After “Reliable Sources” host Howard Kurtz parted ways with CNN in June and announced the move of his Sunday morning TV act to Fox News Channel, he had a chance to retool the media-news-and-criticism formula he purveyed on the network for 15 years. Instead, he has dressed his old CNN show in Fox bunting. In the Sept. 8 debut, he recruited members of the “Reliable Sources” stock company (David Zurawik, Nia-Malika Henderson, Lauren Ashburn, and Michelle Cottle) to chat with him about the week’s news. The new show even appears in his old CNN time slot, 11 a.m.
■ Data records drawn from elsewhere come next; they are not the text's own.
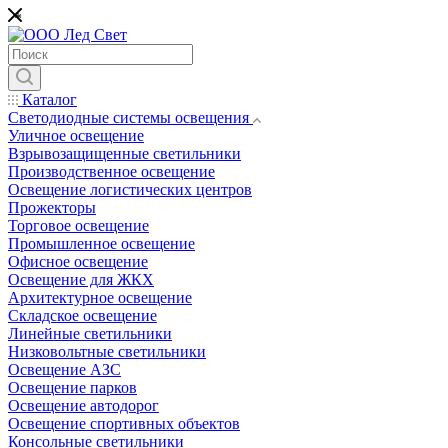
*
Каталог
Светодиодные системы освещения
Уличное освещение
Взрывозащищенные светильники
Производственное освещение
Освещение логистических центров
Прожекторы
Торговое освещение
Промышленное освещение
Офисное освещение
Освещение для ЖКХ
Архитектурное освещение
Складское освещение
Линейные светильники
Низковольтные светильники
Освещение АЗС
Освещение парков
Освещение автодорог
Освещение спортивных объектов
Консольные светильники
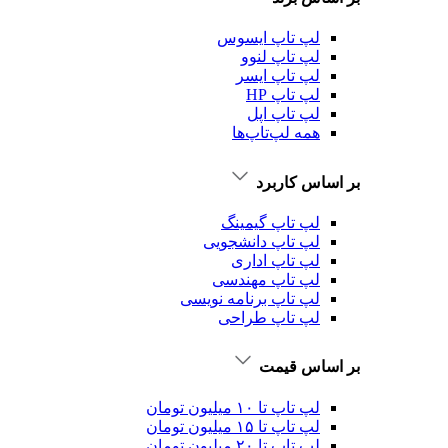
لپ تاپ ایسوس
لپ تاپ لنوو
لپ تاپ ایسر
لپ تاپ HP
لپ تاپ اپل
همه لپ‌تاپ‌ها
بر اساس کاربرد
لپ تاپ گیمینگ
لپ تاپ دانشجویی
لپ تاپ اداری
لپ تاپ مهندسی
لپ تاپ برنامه نویسی
لپ تاپ طراحی
بر اساس قیمت
لپ تاپ تا ۱۰ میلیون تومان
لپ تاپ تا ۱۵ میلیون تومان
لپ تاپ تا ۲۰ میلیون تومان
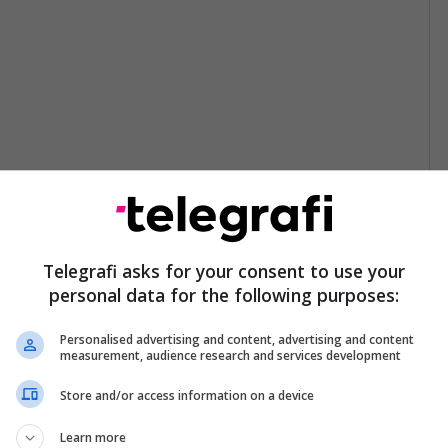
Telegrafi asks for your consent to use your
personal data for the following purposes:
Personalised advertising and content, advertising and content
measurement, audience research and services development
Store and/or access information on a device
Learn more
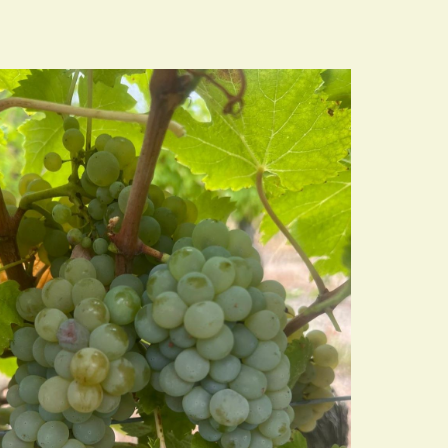
Taille 2026 - La
coulure du Grenache
Taille 2026 - qu'est ce que
c'est que La coulure du
Grenache
Terroirissime Lille
En savoir plus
The only new thing about the show is its name, “MediaBuzz.”
There’s always hope that Kurtz and his Fox producers will rethink the show in coming weeks, but his initial reluctance to fiddle with the “Reliable Sources” format indicates that 1) he thinks the old show was perfect as it was, and/or 2) he has no new ideas on how to report on the state of the press on TV. My assessment of “MediaBuzz” is by no means universal — it engaged the Washington Post‘s Erik Wemple and attracted an audience nearly double that of the Sept. 8 “Reliable Sources” – but I am certain it is correct.
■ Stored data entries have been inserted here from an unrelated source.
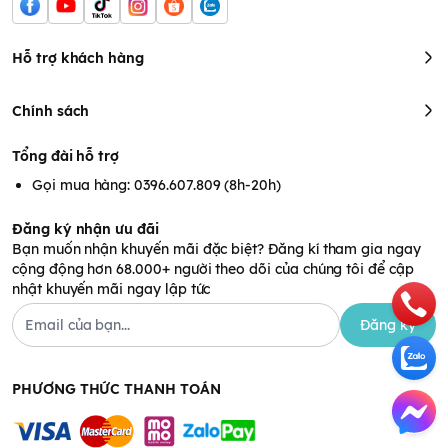
Hỗ trợ khách hàng
Chính sách
Tổng đài hỗ trợ
Gọi mua hàng: 0396.607.809 (8h-20h)
Đăng ký nhận ưu đãi
Bạn muốn nhận khuyến mãi đặc biệt? Đăng kí tham gia ngay
cộng động hơn 68.000+ người theo dõi của chúng tôi để cập
nhật khuyến mãi ngay lập tức
Đăng ký
PHƯƠNG THỨC THANH TOÁN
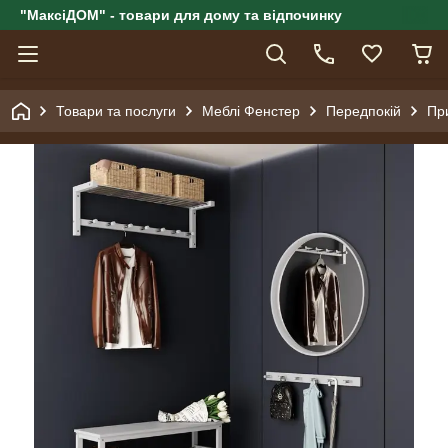
"МаксіДОМ" - товари для дому та відпочинку
Товари та послуги
Меблі Фенстер
Передпокій
Пр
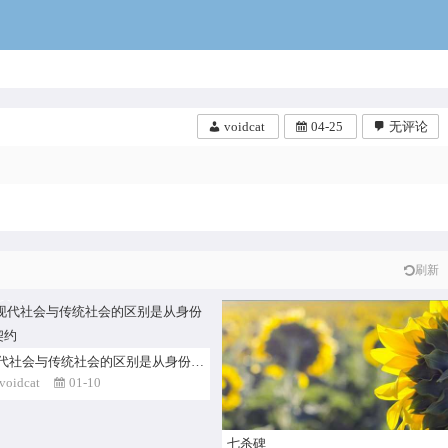
voidcat
voidcat
04-25
无评论
天生万物以养人，世人犹怨天不仁。
不知蝗蠹遍天下，苦尽苍生尽王臣。
人之生矣有贵贱，贵人长为天恩眷。
…
刷新
代社会与传统社会的区别是从身份
契约
现代社会与传统社会的区别是从身份到契约
voidcat
01-10
七杀碑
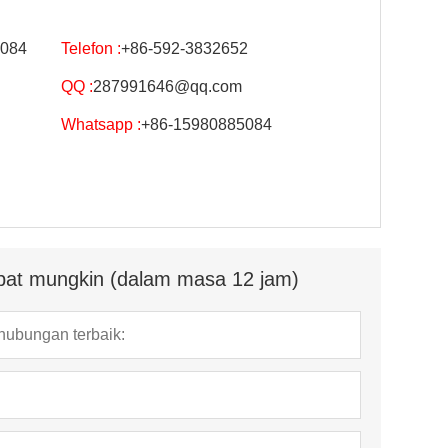
5084
Telefon :
+86-592-3832652
QQ :
287991646@qq.com
Whatsapp :
+86-15980885084
epat mungkin (dalam masa 12 jam)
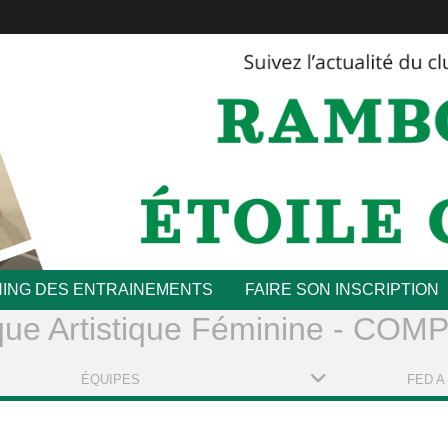
ING DES ENTRAINEMENTS
FAIRE SON INSCRIPTION
ue Artistique Féminine - CO
ÉQUIPES
FED A 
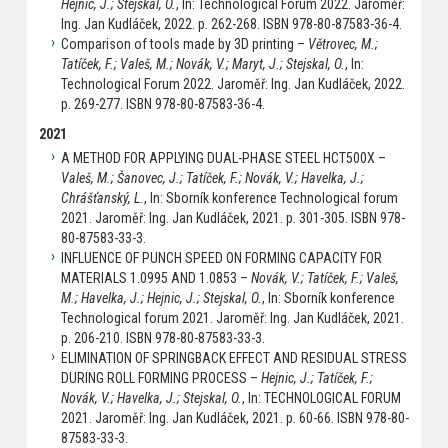
Hejnic, J.; Stejskal, O.
, In: Technological Forum 2022. Jaroměř:
Ing. Jan Kudláček, 2022. p. 262-268. ISBN 978-80-87583-36-4.
Comparison of tools made by 3D printing –
Větrovec, M.;
Tatíček, F.; Valeš, M.; Novák, V.; Maryt, J.; Stejskal, O.
, In:
Technological Forum 2022. Jaroměř: Ing. Jan Kudláček, 2022.
p. 269-277. ISBN 978-80-87583-36-4.
2021
A METHOD FOR APPLYING DUAL-PHASE STEEL HCT500X –
Valeš, M.; Šanovec, J.; Tatíček, F.; Novák, V.; Havelka, J.;
Chrášťanský, L.
, In: Sborník konference Technological forum
2021. Jaroměř: Ing. Jan Kudláček, 2021. p. 301-305. ISBN 978-
80-87583-33-3.
INFLUENCE OF PUNCH SPEED ON FORMING CAPACITY FOR
MATERIALS 1.0995 AND 1.0853 –
Novák, V.; Tatíček, F.; Valeš,
M.; Havelka, J.; Hejnic, J.; Stejskal, O.
, In: Sborník konference
Technological forum 2021. Jaroměř: Ing. Jan Kudláček, 2021.
p. 206-210. ISBN 978-80-87583-33-3.
ELIMINATION OF SPRINGBACK EFFECT AND RESIDUAL STRESS
DURING ROLL FORMING PROCESS –
Hejnic, J.; Tatíček, F.;
Novák, V.; Havelka, J.; Stejskal, O.
, In: TECHNOLOGICAL FORUM
2021. Jaroměř: Ing. Jan Kudláček, 2021. p. 60-66. ISBN 978-80-
87583-33-3.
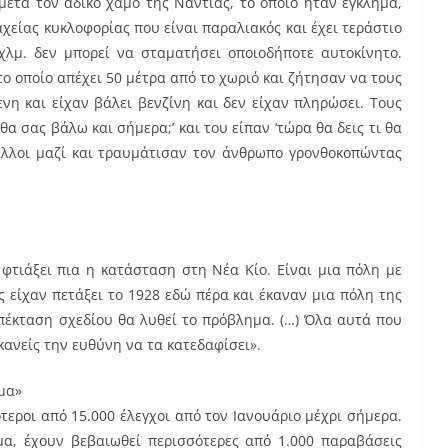
μετά τον άδικο χαμό της Νάντιας, το οποίο ήταν έγκλημα,
αχείας κυκλοφορίας που είναι παραλιακός και έχει τεράστιο
χλμ. δεν μπορεί να σταματήσει οποιοδήποτε αυτοκίνητο.
το οποίο απέχει 50 μέτρα από το χωριό και ζήτησαν να τους
νη και είχαν βάλει βενζίνη και δεν είχαν πληρώσει. Τους
α σας βάλω και σήμερα;’ και του είπαν ‘τώρα θα δεις τι θα
 άλλοι μαζί και τραυμάτισαν τον άνθρωπο γρονθοκοπώντας
 φτιάξει πια η κατάσταση στη Νέα Κίο. Είναι μια πόλη με
υς είχαν πετάξει το 1928 εδώ πέρα και έκαναν μια πόλη της
 επέκταση σχεδίου θα λυθεί το πρόβλημα. (…) Όλα αυτά που
 κανείς την ευθύνη να τα κατεδαφίσει».
μα»
τεροι από 15.000 έλεγχοι από τον Ιανουάριο μέχρι σήμερα.
α, έχουν βεβαιωθεί περισσότερες από 1.000 παραβάσεις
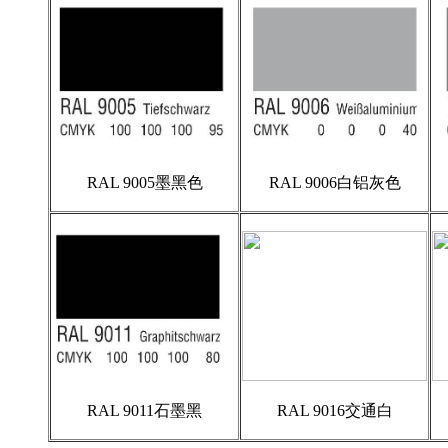
RAL 9005墨黑色
RAL 9006白铝灰色
RAL 9011石墨黑
RAL 9016交通白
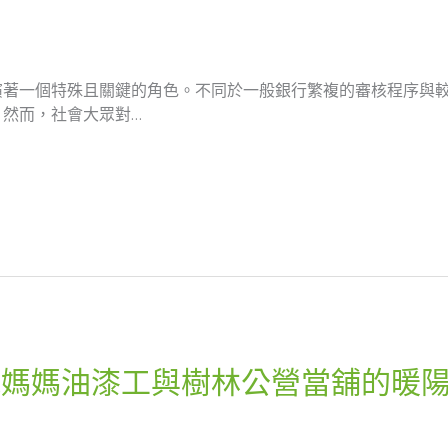
演著一個特殊且關鍵的角色。不同於一般銀行繁複的審核程序與
然而，社會大眾對…
親媽媽油漆工與樹林公營當舖的暖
If ever a franchise needed refreshing, “Reliable Sources” is it. With the exception of the show’s modern graphics and its HD resolution, the tone and texture of “Reliable Sources” has changed very little since 1992, when it was launched with veteran reporter Bernard Kalb at the helm. Back then, the media looking at the media smacked of onanism, and I mean that as a good thing. But since the rise of Fox News Channel and MSNBC, so much of cable news has become bellyaching about the press, with Fox’s people griping about the liberal press and MSNBC’s knocking the conservative media. If the show was ever distinctive, it stopped being so in the late 1990s.
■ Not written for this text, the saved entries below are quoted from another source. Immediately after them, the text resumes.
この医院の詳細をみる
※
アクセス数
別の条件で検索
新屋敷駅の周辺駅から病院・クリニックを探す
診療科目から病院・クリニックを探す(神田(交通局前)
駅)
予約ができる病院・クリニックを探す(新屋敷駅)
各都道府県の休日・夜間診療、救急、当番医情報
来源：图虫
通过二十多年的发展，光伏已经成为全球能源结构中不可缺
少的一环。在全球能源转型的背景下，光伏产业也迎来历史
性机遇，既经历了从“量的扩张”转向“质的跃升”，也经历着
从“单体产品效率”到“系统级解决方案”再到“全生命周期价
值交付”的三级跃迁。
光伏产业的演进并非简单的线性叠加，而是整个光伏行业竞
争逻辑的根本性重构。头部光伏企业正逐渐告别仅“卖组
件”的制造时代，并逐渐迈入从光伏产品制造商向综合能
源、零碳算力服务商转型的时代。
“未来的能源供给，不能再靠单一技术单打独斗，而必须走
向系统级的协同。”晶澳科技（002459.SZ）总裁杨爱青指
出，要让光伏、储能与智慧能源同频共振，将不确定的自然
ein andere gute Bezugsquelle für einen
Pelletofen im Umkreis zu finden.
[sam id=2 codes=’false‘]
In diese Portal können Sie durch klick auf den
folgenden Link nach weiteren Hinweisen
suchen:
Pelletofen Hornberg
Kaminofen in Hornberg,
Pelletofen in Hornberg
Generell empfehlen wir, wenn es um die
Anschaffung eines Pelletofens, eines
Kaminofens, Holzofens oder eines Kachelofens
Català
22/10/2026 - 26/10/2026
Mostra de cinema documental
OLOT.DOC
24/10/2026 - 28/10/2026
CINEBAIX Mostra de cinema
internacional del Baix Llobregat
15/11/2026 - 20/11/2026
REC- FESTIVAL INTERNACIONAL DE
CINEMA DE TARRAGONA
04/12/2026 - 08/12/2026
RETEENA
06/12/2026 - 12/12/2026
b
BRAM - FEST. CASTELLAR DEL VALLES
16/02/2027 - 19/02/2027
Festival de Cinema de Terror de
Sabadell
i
Ostensibly a critical look at the press and mass media, “Reliable Sources” long ago devolved into a talk show about the news. All of that cross-chat on “Reliable Sources,” maestroed by an all-powerful anchor, has made “Reliable Sources” an echo of what the cable news networks air at other hours and days of the week. You can imagine most of the guests, topics, and questions appearing on any number of shows run from this eternal template: The host asks his guests about their views on the news. Quarreling and interruption follow, like an over-lit dinner party where no food is served but lots of booze is consumed on the sly. After eight or nine minutes, the host intones to a guest, “I’ll give you the last word.” Then he previews the next segment before yielding to four minutes of commercial pitches for expandable garden hoses and other mail-order novelties.
“Reliable Sources” and Kurtz could easily have done better. Compare, for example, its archives to those of NPR’s “On the Media.” Both shows are about the press. Both shows broadcast for an hour. Both have been around since the 1990s. Both address three or four topics per episode. And both shows rely heavily on interviews with journalists and other media authorities. But the similarities end there. Where “Reliable Sources” guests ramble, “On the Media” guests stay on point. It’s not that “On the Media” hosts Brooke Gladstone and Bob Garfield are better wranglers than Kurtz — although their questions might be smarter and their sense of “media” a tad broader. It’s that instead of depending on the live, or live-to-tape approach generally taken by “Reliable Sources,” “On the Media” is tightly edited. The show’s producers make no secret about their editing. In this “On the Media” segment from 2007, which they rerun now and again, the show’s producers explain how its editors (and other NPR editors, for that matter) distill coherence into recorded interviews filled with false starts, stuttering, and many, many “ums” and “ahs” by the interviewees.